Dan Crenshaw and Pete Davidson shake hands at the conclusion of their appearance together on Saturday Night Live in 2018. YouTube screen grab/SNL
A Republican representative from Texas, 35-year-old Dan Crenshaw has become well known during his relatively short political career. Some of that notoriety came during his congressional run in the 2018 midterms when he joined a list of political candidates roasted during a bit on Saturday Night Live by comedian Pete Davidson.
All but one of those on the list were Republicans. Not a surprise. Crenshaw isn’t the first conservative to be caught in a comedian’s crosshairs. Also, not a surprise. What surprised many, though, was that Davidson’s dig at Crenshaw centered around the latter’s experiences of being in crosshairs much more literal than a joke.
After graduating from college in 2006, Crenshaw would go on to become a Navy SEAL for ten years and serve five tours of duty. During his third deployment in Helmand Province in Afghanistan in 2012, Crenshaw lost his right eye after an IED blast. Surgery saved the vision in his left eye. If you’re doing the math, you know this means he served two additional tours after the incident. Crenshaw medically retired from the military in 2016 as a lieutenant commander.
Fast forward a couple of years. Davidson is making a joke about Crenshaw looking like a hit man in an adult movie. The comedian made some kind of attempt at acknowledging the crassness of the joke, saying between laughs, “I’m sorry. I know he lost his eye in war … or whatever.”
People got upset, very upset. So, Davidson appeared again on SNL’s Weekend Update the following week to apologize alongside Crenshaw, making a surprise visit with some good-natured insults (I expect provided by SNL writers) toward Davidson.
Crenshaw, fresh off his electoral win, gave a speech about those on both sides of the political aisle being able to respect veterans. He also mentioned how Davidson had lost his father in the 9/11 attacks and that Americans are capable of forgiving each other. Cutting to commercial, Davidson leaned over to Crenshaw and said, “You’re a good man.” It was one of those moments that have become painfully more rare by the day in our current environment.
Davidson’s struggles with substance abuse have been well-chronicled. When later he posted on Instagram he didn’t “want to be on this earth anymore,” Crenshaw joined others in contacting him to offer support.
But this week, whatever relationship the two may have built took a severe hit when Davidson said on his Netflix special that he didn’t mean the apology back in 2018. He was essentially forced into it, he added.
Sometimes it can difficult to distinguish what is harder, extending grace or receiving it. The former requires us to get past our desire for the offending party to be punished. But in the latter case, we must accept the sin we committed in the first place.
Romans 5:15-17 talks about the effects of Adam’s sin on mankind and redemption offered through Christ. We should be willing to jump at the free gift of grace, but many don’t feel they deserve it. The math of one decision to trust Jesus as their Savior wiping out a lifetime of sin doesn’t compute. So, they continue to choose the effects of Adam’s sin. They ignore verse 17, which says that, “If, because of one man’s trespass, death reigned through that one man, much more will those who receive the abundance of grace and the free gift of righteousness reign in life through the one man Jesus Christ.”
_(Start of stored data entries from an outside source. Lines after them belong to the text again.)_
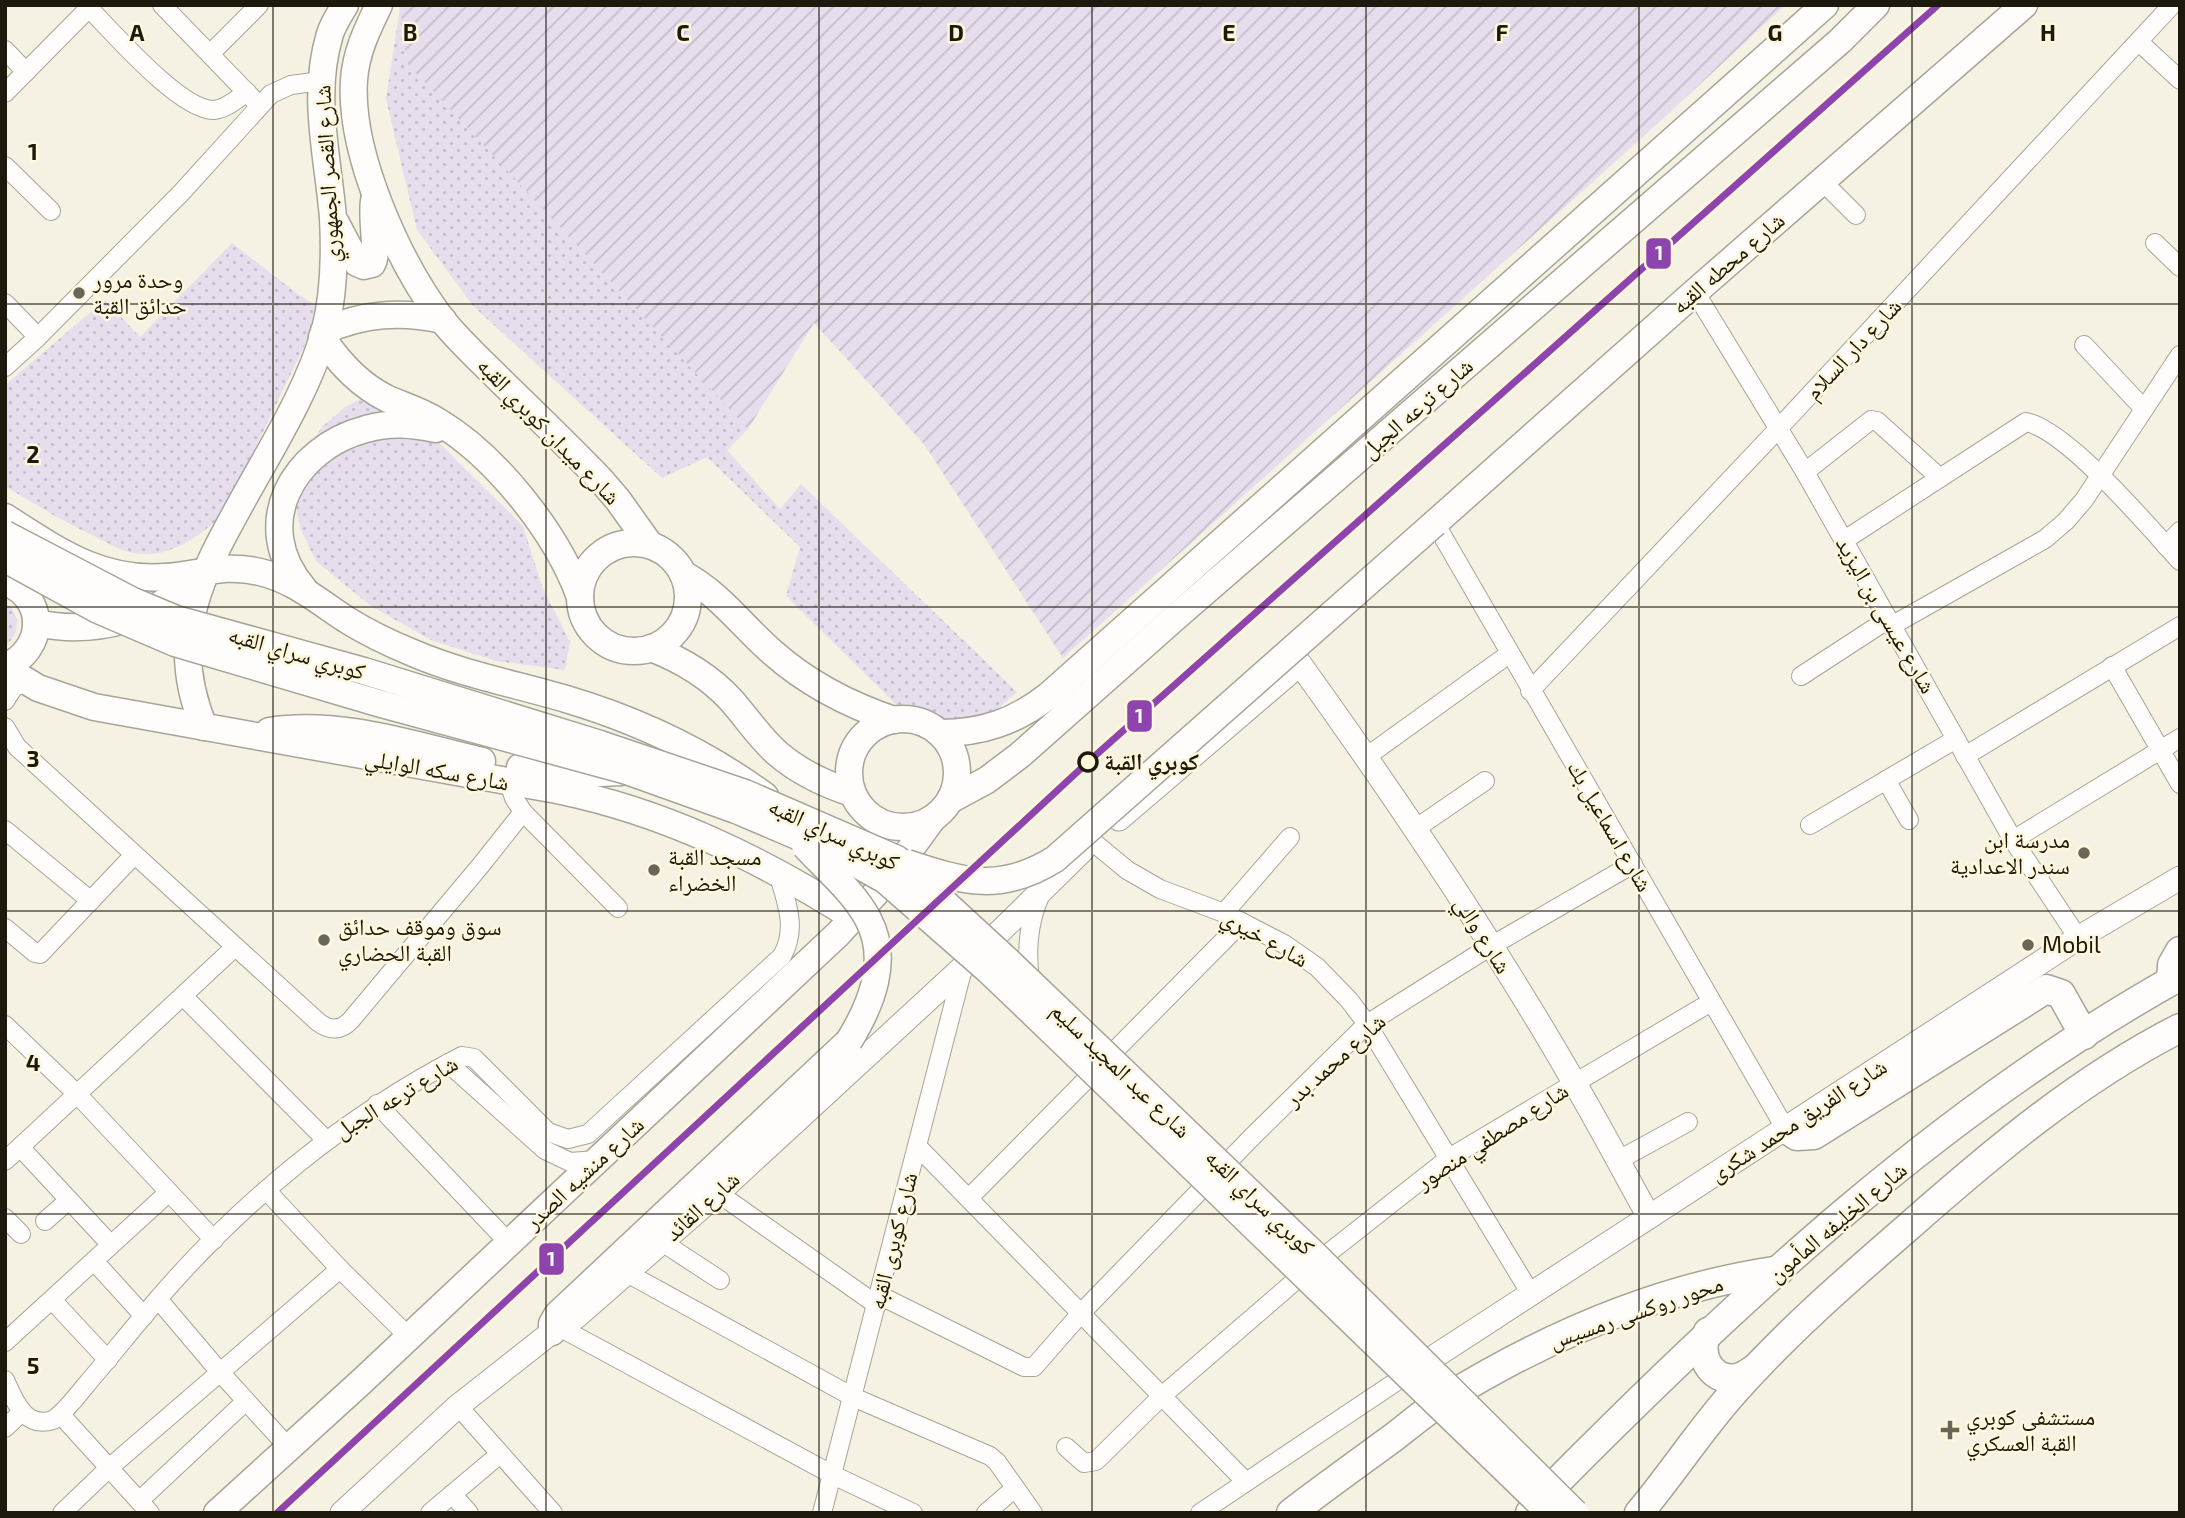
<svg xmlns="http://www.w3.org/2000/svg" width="2185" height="1518" viewBox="0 0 2185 1518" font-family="'Exo 2','Noto Naskh Arabic',sans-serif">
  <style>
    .grass { fill: url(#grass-dots) }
    .garden { fill: url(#garden-furrows) }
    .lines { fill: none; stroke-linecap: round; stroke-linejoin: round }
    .minor-casing { stroke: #a7a497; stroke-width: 20 }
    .tertiary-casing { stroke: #a7a497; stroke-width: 25 }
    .secondary-casing { stroke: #a7a497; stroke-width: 29 }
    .primary-casing { stroke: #a7a497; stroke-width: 31 }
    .minor { stroke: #fefdfb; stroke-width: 18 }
    .tertiary { stroke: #fefdfb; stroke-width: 23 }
    .secondary { stroke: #fefdfb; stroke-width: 26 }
    .primary { stroke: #fefdfb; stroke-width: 28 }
    .secondary-bridge-casing { stroke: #a7a497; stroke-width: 29; stroke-linecap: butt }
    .secondary-bridge { stroke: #fefdfb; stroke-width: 26 }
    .metro-1-casing { stroke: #fef7db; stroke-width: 12 }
    .metro-1 { stroke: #8e44ad; stroke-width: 7 }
    .grid { fill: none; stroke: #1d190d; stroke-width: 2; stroke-opacity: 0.55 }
    .poi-dot { fill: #696558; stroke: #fef7db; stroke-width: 2.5 }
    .stop-dot { fill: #fef7db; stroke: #1d190d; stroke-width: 3.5 }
    .labels { text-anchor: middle; stroke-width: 5; stroke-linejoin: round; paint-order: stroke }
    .street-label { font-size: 23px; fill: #1d190d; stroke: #fef7db }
    .poi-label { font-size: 23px; fill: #1d190d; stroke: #fef7db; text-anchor: start }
    .stop-label { font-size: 23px; font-weight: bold; fill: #1d190d; stroke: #fef7db; text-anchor: start }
    .grid-label { font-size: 23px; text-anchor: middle; font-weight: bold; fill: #1d190d; stroke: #fef7db; stroke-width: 5; stroke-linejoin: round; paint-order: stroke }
    .line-badge { stroke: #fef7db; stroke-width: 2.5 }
    .badge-label { font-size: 19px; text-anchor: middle; font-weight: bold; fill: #fff }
  </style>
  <defs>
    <pattern id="grass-dots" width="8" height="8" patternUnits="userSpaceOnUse" patternTransform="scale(1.75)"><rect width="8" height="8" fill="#e6dded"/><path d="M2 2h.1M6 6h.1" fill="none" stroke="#c5bdca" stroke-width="1.8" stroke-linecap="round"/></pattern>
    <pattern id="garden-furrows" width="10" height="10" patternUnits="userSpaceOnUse" patternTransform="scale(1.75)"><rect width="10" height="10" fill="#e6dded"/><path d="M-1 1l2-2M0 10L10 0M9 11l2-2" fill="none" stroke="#c5bdca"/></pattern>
  </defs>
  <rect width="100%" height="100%" fill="#f6f2e3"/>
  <g class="grass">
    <path d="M400,7L408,63L748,429L727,450L780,509L801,484L1017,692L968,734L915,723L786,596L800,547L707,457L662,478L474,307L417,230L386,99Z"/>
    <path d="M232,243L295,292L322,309L224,513C200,537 165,562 129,552C117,549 105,541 94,536C63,522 35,504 5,486V385L105,300L140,337Z"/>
    <path d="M365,397L402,406L523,526L542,586L570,642L565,670L496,661L431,640L371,606L316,561L301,530L295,504L306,450L323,426L345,407Z"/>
    <path d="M5,602C21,615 21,633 5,646Z"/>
  </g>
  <path class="garden" d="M402,5H1785L1666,116L1063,658L924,444L814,323L748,429L407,63L400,7Z"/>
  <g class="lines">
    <g class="minor-casing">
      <g id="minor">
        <path d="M86,5C111,30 180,111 214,110C226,109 237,99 247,92"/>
        <path d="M162,5L255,101"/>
        <path d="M2139,42L2180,80"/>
        <path d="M5,50L26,72"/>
        <path d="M210,54L259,5"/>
        <path d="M5,93L89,8"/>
        <path d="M5,166L51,211"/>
        <path d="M1822,181L1856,215"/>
        <path d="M2155,243L2180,267"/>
        <path d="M1695,292L1805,472L2013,840L2078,938"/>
        <path d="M5,303L38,337"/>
        <path d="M2084,345L2144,409"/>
        <path d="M5,367L38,337L181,193L271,94L291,85L321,81"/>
        <path d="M1805,472L1871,420L1877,421L1940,478"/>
        <path d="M1435,523L1785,1128"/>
        <path d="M1843,541L2026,422C2067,430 2149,527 2180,561"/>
        <path d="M2166,546L2180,531"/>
        <path d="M1891,626L2045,539L2066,521L2084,500L2180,355"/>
        <path d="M2112,666L2180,784"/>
        <path d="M1801,676L1887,620"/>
        <path d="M1530,691L1778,429L2172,5"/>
        <path d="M5,701L14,687L28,682"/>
        <path d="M5,727L17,747L318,1022C330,1031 341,1031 351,1020L481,865L523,812"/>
        <path d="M1965,756L2180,626"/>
        <path d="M1366,757L1509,654"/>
        <path d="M1886,780L1909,820"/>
        <path d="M509,783L514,798L523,812L618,908"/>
        <path d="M1810,825L1956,739"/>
        <path d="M1415,829L1485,781"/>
        <path d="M5,830L91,901"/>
        <path d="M2013,840L2180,738"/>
        <path d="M1092,841L1127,870L1160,889L1224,913L1284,944L1317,967L1349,1000L1367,1024L1531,1294"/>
        <path d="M1224,913L1290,837"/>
        <path d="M5,928L35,953L40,954L134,855"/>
        <path d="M1030,981C1026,950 1028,920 1042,892"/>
        <path d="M183,996L326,1140"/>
        <path d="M5,1025L77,1094L214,1240"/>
        <path d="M448,1063L545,1150L570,1162L597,1160"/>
        <path d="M377,1104L509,1243"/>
        <path d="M917,1146L1246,1482"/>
        <path d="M20,1147L111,1245"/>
        <path d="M5,1161L235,947"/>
        <path d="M1617,1161L1688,1122"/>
        <path d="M266,1190L340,1269L409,1337"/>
        <path d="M718,1193L877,1305"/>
        <path d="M969,1198L1242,922"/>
        <path d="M5,1218L21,1234"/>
        <path d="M45,1221L69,1200"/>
        <path d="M662,1242L720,1280"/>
        <path d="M94,1261L144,1316"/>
        <path d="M627,1273L853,1397L990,1456L997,1462L1033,1513"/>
        <path d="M879,1295L1024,1367H1034L1082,1312L1253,1136L1367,1024L1491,946L1633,864"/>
        <path d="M158,1299L219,1371L288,1447"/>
        <path d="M52,1300L108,1360"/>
        <path d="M561,1328L833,1475L913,1513"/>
        <path d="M5,1342L169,1192"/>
        <path d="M5,1380C15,1402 25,1429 53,1420C66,1411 76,1397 86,1385C110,1357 133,1328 157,1300C242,1201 346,1116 462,1056L474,1058L548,1132L568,1139L588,1134L782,956C798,928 786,901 778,873"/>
        <path d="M458,1406L553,1513"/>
        <path d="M61,1415L150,1513"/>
        <path d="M5,1428L22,1412"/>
        <path d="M1066,1447L1084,1463L1096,1461L1163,1395L1317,1262L1449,1158L1711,1002"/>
        <path d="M452,1494L469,1513"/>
        <path d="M139,1501L246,1401"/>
        <path d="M62,1513L109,1468L340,1269"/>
        <path d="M430,1513L500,1454"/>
        <path d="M822,1513L963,968"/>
        <path d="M986,1513L1015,1488"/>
        <path d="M1200,1513L1415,1369"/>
      </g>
    </g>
    <g class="tertiary-casing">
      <g id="tertiary">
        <path d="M1119,819L1300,664C1397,799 1491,938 1574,1082C1600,1126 1624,1172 1649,1217"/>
        <path d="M1420,1366L2078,938L2180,878"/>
        <path d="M342,1513L458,1406L552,1332L576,1317L718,1193L973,958L1083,850"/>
      </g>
    </g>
    <g class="secondary-casing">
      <g id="secondary">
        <path d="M379,5C367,30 356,52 354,80C349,154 399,263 443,321C461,343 482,362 502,382C535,414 568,446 600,479L618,500L650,545"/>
        <path d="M336,223L357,263L364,266L372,264C379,254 371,218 374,201"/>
        <path d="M324,331C364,313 401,311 443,320"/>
        <path d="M322,337C339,363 359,385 388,399C404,406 421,411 437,421C496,456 557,533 580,597"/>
        <path d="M5,517C57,550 100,582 165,577C200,575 223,563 260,572C294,580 318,601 347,620C368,633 391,644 413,653C462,674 515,684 566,699C637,720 705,752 765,796"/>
        <path d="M1435,523L1695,292L2024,5"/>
        <circle cx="634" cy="597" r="54"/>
        <path d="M683,574C720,594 742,626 772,652C808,684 849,705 894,720"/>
        <path d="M5,582C48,598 45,650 5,667"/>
        <path d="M304,589C249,525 293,448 366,429C390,422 412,424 436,429"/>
        <path d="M36,623C99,636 156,618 201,573"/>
        <path d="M651,648C682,660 709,676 731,700C747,718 759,737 777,753C799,772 824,784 852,793"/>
        <path d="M5,668L38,688L94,707L557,790C665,812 761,859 854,918"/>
        <circle cx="903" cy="773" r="54"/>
        <path d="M204,727C170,646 194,588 234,516C265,458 308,393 325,330C334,294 335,255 333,218C328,156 311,96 330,34C333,24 340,14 345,5"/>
        <path d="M269,731C341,720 413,745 482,761"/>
        <path d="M940,733C981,733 1015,722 1048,696L1825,5"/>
        <path d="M520,767L580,774L621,772"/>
        <path d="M950,800L987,780L1020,755L1178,615L1840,41L1876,5"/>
        <path d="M552,1332V1324L557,1315L849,1041"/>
        <path d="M217,1513L360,1383L838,934L888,880L933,818"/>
      </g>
    </g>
    <g class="primary-casing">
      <g id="primary">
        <path d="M2171,981L2172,965L2180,951"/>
        <path d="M1785,1128L1797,1136L1814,1135L2046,989L2061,994L2084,1035"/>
        <path d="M1708,1332C1696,1353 1710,1382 1736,1378C1743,1377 1749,1372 1756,1368"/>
        <path d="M1291,1513C1325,1487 1360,1462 1394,1437C1411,1424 1427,1410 1445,1399C1547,1336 1661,1287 1780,1270"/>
        <path d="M1530,1513L1552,1487C1741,1296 1943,1108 2180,976"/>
        <path d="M1639,1513C1672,1474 1700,1430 1734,1392C1786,1333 1847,1280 1907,1228C1992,1153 2078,1080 2180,1028"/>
      </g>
    </g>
    <use href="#minor" class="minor"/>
    <use href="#tertiary" class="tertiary"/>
    <use href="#secondary" class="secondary"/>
    <use href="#primary" class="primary"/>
    <g class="secondary-bridge-casing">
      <g id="secondary-bridge">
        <path d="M5,534L133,601L176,619L364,671L600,744L745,793L897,859L1008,961L1316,1256L1575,1513"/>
        <path d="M5,559L98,610L175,643L378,703L627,771L736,810L797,836L849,860L885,880L989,971L1061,1040L1550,1513"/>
        <path d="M805,846C826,869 854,892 868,919C890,960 871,1005 849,1041"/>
        <path d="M907,863C964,882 1001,893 1055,859L1435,523"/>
      </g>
    </g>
    <use href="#secondary-bridge" class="secondary-bridge"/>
    <g class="metro-1-casing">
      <path id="metro-1" d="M277,1513L1088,762L1938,5"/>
    </g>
    <use href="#metro-1" class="metro-1"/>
  </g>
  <path class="grid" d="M273,5V1513M546,5V1513M819,5V1513M1092,5V1513M1366,5V1513M1639,5V1513M1912,5V1513M5,304H2180M5,607H2180M5,911H2180M5,1214H2180"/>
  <g class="poi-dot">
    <circle cx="79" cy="293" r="7"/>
    <circle cx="2084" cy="853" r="7"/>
    <circle cx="654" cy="870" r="7"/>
    <circle cx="324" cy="940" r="7"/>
    <circle cx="2028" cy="945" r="7"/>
    <path d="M1946.5 1419.5h7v7h7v7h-7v7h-7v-7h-7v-7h7z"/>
  </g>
  <circle class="stop-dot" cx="1088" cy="762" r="9"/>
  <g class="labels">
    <g class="street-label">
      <text transform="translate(327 174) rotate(-93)" y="8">شارع القصر الجمهوري</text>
      <text transform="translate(1728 263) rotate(-41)" y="8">شارع محطه القبه</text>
      <text transform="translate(1853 349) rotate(-47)" y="8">شارع دار السلام</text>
      <text transform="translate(1417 408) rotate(-41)" y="8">شارع ترعه الجبل</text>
      <text transform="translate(549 431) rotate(46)" y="8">شارع ميدان كوبري القبه</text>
      <text transform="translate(1886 615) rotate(60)" y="8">شارع عيسى بن اليزيد</text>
      <text transform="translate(297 653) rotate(16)" y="8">كوبري سراي القبه</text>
      <text transform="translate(437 770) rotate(10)" y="8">شارع سكه الوايلي</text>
      <text transform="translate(1610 826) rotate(60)" y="8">شارع اسماعيل بك</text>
      <text transform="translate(834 834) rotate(25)" y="8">كوبري سراي القبه</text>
      <text transform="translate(1483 935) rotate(58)" y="8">شارع والي</text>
      <text transform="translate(1265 938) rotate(29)" y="8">شارع خيري</text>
      <text transform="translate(1335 1060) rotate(-42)" y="8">شارع محمد بدر</text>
      <text transform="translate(1121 1070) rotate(44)" y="8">شارع عبد المجيد سليم</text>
      <text transform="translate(396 1097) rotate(-31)" y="8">شارع ترعه الجبل</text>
      <text transform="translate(1798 1120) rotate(-33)" y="8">شارع الفريق محمد شكرى</text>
      <text transform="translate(1492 1136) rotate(-33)" y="8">شارع مصطفي منصور</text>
      <text transform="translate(584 1173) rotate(-43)" y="8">شارع منشيه الصدر</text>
      <text transform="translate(1260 1202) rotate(44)" y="8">كوبري سراي القبه</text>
      <text transform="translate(702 1206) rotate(-42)" y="8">شارع القائد</text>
      <text transform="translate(1837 1222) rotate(-40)" y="8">شارع الخليفه المأمون</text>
      <text transform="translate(893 1241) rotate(-76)" y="8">شارع كوبرى القبه</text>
      <text transform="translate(1636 1312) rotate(-19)" y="8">محور روكسى رمسيس</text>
    </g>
    <g class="poi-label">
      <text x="93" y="288">وحدة مرور<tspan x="93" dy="26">حدائق القبة</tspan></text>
      <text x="2070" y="848" text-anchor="end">مدرسة ابن<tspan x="2070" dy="26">سندر الاعدادية</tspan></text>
      <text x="668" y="865">مسجد القبة<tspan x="668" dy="26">الخضراء</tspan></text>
      <text x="338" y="935">سوق وموقف حدائق<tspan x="338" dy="26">القبة الحضاري</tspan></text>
      <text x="2042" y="953">Mobil</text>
      <text x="1966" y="1425">مستشفى كوبري<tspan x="1966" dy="26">القبة العسكري</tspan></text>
    </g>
    <g class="stop-label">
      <text x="1104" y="770">كوبري القبة</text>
    </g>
  </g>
  <g class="grid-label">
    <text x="137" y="41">A</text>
    <text x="410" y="41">B</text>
    <text x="683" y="41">C</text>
    <text x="956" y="41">D</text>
    <text x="1229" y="41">E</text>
    <text x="1502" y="41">F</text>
    <text x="1775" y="41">G</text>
    <text x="2048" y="41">H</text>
    <text x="33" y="160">1</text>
    <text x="33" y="463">2</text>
    <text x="33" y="767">3</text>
    <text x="33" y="1071">4</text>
    <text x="33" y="1374">5</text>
  </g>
  <g class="line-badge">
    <rect x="1645" y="237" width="27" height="33" rx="7" fill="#8e44ad"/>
    <rect x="1126" y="699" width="27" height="34" rx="7" fill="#8e44ad"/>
    <rect x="538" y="1242" width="27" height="34" rx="7" fill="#8e44ad"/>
  </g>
  <g class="badge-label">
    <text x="1659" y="260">1</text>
    <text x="1139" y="723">1</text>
    <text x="551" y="1266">1</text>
  </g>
  <rect width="2185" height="1518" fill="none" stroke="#1d190d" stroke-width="14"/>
</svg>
This morning on Fox & Friends Crenshaw talked about the time on the SNL set with Davidson. “We had a really good moment, you know, at that time in 2018. America liked it. The left and right liked it. So, you know, we don’t really want to ruin that. … I would like to remember the guy that I saw in person and hung out with that night. “
Rep. Crenshaw talks like someone who understands the need for grace because he’s received it. I’ve had a couple of situations this school year with teenagers who messed up and had to face me over it. While making sure they understood the severity of their mistake, I extended grace because, as I told them, “I was a dumb kid once, too.” From that point, I added, it was up to them on what they did with that forgiveness.
The weight of accepting grace can be just as heavy as the sin that got us there. Even not choosing to deal with it … is a choice. It’s a situation where no matter how hard we try, we can’t escape the crosshairs.
Scott Barkley serves as editor of The Christian Index.